● **What you will do**:
Using the string "presses" as the key, pull each matching line out of the records below.

● **Dataset records**:
════

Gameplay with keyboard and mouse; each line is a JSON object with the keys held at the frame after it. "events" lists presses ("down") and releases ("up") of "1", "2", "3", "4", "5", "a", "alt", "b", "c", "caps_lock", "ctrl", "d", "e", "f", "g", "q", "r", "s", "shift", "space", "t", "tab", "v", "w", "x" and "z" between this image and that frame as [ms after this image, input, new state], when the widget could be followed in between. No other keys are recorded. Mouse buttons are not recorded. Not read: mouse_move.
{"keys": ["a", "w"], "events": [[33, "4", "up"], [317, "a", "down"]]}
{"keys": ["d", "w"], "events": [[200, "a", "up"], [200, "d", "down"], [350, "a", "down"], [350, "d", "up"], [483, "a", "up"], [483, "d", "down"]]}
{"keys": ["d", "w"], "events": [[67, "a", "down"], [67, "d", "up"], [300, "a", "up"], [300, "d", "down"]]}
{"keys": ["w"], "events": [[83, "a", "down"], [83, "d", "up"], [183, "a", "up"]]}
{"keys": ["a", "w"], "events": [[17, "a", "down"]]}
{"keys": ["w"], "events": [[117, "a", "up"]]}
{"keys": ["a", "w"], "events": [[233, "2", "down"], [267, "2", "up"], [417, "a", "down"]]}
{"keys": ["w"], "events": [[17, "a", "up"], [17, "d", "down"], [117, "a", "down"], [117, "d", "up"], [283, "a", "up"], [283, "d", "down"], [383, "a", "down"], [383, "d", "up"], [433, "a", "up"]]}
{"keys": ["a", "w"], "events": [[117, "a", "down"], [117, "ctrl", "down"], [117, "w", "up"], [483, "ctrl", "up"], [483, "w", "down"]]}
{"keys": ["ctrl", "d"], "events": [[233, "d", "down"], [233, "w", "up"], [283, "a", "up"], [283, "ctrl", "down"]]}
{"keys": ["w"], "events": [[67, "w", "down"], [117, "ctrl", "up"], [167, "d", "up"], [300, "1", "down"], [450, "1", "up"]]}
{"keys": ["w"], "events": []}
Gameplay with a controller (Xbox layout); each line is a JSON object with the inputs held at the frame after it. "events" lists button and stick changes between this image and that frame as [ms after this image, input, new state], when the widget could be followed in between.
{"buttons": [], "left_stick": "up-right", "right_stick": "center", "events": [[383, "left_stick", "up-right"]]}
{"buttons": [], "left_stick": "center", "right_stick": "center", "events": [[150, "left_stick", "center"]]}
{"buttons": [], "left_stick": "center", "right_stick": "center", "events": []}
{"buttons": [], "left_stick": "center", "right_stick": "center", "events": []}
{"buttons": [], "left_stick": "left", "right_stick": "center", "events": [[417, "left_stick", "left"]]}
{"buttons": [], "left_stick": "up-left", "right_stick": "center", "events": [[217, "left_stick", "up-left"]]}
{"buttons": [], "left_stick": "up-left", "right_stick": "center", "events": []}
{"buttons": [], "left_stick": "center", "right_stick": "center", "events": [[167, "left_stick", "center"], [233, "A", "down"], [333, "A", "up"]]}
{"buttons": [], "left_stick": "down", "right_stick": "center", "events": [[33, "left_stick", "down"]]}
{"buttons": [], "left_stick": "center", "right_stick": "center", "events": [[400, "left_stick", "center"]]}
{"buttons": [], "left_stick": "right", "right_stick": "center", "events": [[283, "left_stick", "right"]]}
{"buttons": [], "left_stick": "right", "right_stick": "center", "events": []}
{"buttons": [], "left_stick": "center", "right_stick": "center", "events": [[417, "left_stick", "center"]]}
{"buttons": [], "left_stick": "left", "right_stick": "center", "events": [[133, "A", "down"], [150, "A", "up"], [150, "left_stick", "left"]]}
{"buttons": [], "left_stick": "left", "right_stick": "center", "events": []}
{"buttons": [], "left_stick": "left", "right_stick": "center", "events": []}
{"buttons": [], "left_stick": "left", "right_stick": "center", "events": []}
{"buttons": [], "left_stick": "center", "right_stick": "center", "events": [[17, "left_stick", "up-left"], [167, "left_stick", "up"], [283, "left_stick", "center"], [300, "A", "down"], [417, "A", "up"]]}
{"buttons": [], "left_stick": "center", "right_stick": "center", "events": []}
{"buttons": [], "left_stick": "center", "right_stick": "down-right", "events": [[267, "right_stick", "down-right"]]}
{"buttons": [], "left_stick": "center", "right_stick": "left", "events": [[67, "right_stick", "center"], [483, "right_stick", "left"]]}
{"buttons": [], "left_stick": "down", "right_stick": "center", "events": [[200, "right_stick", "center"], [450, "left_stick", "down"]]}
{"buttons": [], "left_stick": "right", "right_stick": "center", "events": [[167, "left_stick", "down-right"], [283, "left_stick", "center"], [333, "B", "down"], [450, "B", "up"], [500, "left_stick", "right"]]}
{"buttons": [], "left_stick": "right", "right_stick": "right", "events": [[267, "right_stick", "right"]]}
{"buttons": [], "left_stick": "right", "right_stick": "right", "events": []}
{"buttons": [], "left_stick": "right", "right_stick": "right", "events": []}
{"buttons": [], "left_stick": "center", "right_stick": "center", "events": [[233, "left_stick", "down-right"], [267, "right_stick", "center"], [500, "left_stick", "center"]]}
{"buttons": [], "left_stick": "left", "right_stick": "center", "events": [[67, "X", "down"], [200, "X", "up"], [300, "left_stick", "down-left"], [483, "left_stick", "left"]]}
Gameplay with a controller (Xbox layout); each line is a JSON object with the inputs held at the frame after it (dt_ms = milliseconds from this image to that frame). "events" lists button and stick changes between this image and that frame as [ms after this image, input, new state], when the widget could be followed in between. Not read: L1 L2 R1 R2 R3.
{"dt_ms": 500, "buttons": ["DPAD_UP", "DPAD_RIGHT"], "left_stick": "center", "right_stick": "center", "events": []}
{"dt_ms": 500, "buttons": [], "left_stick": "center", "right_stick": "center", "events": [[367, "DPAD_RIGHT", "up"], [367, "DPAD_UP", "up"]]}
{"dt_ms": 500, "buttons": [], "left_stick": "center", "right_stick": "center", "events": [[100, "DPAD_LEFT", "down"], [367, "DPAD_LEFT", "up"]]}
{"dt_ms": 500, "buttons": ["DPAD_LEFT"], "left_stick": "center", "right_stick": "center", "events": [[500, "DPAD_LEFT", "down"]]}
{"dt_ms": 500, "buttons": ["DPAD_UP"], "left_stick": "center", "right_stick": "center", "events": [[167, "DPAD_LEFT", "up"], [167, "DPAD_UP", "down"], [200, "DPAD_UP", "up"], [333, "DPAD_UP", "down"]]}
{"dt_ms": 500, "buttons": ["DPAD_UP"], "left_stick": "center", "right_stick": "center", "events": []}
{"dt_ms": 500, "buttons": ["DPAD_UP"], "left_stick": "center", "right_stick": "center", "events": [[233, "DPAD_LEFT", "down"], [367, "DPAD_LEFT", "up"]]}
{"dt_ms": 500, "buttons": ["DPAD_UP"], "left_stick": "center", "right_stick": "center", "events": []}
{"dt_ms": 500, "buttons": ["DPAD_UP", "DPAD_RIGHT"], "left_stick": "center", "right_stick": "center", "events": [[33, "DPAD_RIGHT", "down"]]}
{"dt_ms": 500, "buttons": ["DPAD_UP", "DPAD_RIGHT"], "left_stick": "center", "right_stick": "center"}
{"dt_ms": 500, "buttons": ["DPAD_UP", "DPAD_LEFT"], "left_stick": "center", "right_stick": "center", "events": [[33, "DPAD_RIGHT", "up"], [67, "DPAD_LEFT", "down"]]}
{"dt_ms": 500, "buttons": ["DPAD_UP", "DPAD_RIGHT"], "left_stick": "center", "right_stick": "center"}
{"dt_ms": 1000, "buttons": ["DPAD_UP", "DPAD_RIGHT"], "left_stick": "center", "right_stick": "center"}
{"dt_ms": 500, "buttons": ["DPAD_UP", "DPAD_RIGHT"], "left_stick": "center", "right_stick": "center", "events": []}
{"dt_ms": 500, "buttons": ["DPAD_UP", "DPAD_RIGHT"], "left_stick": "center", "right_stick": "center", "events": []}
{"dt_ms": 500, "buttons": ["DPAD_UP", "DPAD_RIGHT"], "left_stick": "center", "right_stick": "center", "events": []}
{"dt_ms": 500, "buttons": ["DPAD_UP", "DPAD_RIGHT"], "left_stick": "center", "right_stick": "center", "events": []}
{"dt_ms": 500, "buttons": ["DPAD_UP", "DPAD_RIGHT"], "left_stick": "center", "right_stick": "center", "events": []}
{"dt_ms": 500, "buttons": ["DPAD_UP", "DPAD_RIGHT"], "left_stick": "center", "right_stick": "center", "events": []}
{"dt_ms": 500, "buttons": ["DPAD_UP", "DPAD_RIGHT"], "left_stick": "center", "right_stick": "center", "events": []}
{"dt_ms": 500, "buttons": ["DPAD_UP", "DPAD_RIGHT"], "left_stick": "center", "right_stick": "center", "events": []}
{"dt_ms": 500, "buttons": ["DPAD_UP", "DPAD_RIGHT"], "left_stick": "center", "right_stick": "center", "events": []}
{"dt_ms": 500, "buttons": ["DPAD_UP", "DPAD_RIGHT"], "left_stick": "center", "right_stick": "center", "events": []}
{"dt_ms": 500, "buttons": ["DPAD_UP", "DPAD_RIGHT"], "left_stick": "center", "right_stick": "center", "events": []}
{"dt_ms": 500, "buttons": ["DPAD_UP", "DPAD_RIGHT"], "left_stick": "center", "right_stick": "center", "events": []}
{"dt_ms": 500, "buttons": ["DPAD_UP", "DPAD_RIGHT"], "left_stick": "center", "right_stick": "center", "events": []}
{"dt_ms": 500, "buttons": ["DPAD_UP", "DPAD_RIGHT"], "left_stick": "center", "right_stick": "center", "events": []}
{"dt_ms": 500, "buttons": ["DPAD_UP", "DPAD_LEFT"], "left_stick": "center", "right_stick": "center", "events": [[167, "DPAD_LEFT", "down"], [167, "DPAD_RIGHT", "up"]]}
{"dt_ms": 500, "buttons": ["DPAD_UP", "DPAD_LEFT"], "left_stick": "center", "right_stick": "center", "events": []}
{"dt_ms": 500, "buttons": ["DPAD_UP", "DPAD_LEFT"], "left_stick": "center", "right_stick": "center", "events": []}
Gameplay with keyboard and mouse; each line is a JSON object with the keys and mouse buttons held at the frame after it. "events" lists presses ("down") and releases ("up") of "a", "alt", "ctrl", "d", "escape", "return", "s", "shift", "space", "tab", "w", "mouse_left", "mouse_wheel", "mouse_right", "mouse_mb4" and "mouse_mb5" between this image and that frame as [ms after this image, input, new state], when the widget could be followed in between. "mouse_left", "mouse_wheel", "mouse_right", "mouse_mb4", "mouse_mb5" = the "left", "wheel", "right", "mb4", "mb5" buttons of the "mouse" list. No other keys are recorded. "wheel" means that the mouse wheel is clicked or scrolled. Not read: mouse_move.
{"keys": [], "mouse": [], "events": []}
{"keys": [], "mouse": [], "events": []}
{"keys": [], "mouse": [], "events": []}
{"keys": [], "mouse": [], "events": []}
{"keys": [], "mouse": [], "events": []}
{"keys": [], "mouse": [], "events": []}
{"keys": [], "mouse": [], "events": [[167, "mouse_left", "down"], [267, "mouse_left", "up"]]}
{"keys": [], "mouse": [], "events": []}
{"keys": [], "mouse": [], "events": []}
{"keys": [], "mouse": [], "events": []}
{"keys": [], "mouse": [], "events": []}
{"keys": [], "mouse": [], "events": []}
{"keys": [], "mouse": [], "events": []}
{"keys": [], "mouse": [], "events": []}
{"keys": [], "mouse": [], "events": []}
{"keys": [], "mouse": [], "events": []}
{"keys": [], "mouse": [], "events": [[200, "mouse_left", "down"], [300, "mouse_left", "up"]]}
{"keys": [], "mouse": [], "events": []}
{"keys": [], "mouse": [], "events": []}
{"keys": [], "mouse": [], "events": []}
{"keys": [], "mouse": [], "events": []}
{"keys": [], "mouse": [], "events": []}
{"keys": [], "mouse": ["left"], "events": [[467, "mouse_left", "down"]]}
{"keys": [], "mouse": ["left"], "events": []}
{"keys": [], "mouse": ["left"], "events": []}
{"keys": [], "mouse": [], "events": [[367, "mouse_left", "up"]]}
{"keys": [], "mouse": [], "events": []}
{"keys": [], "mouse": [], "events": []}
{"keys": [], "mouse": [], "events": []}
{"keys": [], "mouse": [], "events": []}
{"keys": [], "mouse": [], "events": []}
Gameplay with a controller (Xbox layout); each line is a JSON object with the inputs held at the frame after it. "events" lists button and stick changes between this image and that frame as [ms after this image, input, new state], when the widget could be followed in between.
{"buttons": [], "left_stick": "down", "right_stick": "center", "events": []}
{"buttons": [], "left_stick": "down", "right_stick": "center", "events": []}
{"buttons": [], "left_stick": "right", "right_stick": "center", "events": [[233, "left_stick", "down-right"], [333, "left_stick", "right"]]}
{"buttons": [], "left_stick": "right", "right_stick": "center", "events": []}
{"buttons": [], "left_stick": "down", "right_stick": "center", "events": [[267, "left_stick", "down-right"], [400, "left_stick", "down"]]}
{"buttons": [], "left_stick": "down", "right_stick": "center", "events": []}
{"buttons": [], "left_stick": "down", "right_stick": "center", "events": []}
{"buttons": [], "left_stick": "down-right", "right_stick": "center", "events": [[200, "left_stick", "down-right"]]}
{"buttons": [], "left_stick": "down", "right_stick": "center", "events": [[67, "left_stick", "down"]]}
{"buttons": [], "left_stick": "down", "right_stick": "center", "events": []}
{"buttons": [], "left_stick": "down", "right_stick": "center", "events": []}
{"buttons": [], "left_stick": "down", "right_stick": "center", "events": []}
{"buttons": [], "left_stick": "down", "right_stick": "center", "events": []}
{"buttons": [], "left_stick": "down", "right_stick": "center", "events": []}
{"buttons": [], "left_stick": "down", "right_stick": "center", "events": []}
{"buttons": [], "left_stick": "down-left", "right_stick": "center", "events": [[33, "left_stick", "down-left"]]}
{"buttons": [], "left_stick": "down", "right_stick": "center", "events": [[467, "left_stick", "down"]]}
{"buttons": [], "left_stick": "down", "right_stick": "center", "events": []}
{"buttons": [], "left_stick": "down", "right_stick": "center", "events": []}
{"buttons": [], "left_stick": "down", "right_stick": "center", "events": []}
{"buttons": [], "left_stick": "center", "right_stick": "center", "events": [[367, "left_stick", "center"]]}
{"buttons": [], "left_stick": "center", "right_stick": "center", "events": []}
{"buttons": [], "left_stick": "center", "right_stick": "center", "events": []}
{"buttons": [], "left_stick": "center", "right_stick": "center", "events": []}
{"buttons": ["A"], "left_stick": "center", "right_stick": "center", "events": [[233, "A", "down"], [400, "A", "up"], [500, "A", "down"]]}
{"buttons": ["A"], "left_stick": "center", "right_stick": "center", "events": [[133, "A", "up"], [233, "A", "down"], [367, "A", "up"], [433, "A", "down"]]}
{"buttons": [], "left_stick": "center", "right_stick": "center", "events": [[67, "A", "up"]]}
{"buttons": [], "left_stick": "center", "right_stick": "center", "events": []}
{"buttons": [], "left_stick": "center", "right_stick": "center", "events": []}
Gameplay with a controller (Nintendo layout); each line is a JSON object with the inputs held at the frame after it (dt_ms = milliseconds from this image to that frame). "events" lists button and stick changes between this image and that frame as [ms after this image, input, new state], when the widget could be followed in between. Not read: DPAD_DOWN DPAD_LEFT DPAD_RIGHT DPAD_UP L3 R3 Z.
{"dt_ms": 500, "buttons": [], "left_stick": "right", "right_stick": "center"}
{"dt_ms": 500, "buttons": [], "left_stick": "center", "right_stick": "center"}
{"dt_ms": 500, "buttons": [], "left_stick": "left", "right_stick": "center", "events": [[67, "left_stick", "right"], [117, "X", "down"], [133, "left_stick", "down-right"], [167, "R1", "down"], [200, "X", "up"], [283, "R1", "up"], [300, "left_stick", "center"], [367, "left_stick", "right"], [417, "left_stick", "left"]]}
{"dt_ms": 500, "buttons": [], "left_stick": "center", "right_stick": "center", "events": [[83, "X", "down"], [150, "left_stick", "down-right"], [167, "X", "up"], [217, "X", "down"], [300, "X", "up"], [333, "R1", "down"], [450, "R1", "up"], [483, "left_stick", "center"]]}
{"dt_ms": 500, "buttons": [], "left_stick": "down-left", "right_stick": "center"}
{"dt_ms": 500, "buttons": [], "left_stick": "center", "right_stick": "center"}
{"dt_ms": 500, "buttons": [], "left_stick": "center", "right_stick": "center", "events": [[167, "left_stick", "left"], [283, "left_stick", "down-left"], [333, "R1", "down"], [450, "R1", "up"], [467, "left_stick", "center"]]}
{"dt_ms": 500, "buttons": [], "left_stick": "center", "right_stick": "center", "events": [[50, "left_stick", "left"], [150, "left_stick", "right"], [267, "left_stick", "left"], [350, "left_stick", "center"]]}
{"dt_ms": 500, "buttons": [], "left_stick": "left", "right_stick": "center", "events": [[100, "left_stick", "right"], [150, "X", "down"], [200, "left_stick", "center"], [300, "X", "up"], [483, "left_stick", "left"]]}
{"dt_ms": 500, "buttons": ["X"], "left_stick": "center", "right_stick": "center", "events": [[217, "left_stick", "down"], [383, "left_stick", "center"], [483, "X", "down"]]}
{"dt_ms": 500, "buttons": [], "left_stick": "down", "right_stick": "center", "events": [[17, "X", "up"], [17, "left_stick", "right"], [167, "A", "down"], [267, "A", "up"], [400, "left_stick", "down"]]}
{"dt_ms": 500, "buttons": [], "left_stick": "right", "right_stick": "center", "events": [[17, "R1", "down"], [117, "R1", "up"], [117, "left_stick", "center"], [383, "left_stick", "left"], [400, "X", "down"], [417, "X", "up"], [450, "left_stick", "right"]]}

════

● **Worked solution**:
Gameplay with keyboard and mouse; each line is a JSON object with the keys held at the frame after it. "events" lists presses ("down") and releases ("up") of "1", "2", "3", "4", "5", "a", "alt", "b", "c", "caps_lock", "ctrl", "d", "e", "f", "g", "q", "r", "s", "shift", "space", "t", "tab", "v", "w", "x" and "z" between this image and that frame as [ms after this image, input, new state], when the widget could be followed in between. No other keys are recorded. Mouse buttons are not recorded. Not read: mouse_move.
Gameplay with keyboard and mouse; each line is a JSON object with the keys and mouse buttons held at the frame after it. "events" lists presses ("down") and releases ("up") of "a", "alt", "ctrl", "d", "escape", "return", "s", "shift", "space", "tab", "w", "mouse_left", "mouse_wheel", "mouse_right", "mouse_mb4" and "mouse_mb5" between this image and that frame as [ms after this image, input, new state], when the widget could be followed in between. "mouse_left", "mouse_wheel", "mouse_right", "mouse_mb4", "mouse_mb5" = the "left", "wheel", "right", "mb4", "mb5" buttons of the "mouse" list. No other keys are recorded. "wheel" means that the mouse wheel is clicked or scrolled. Not read: mouse_move.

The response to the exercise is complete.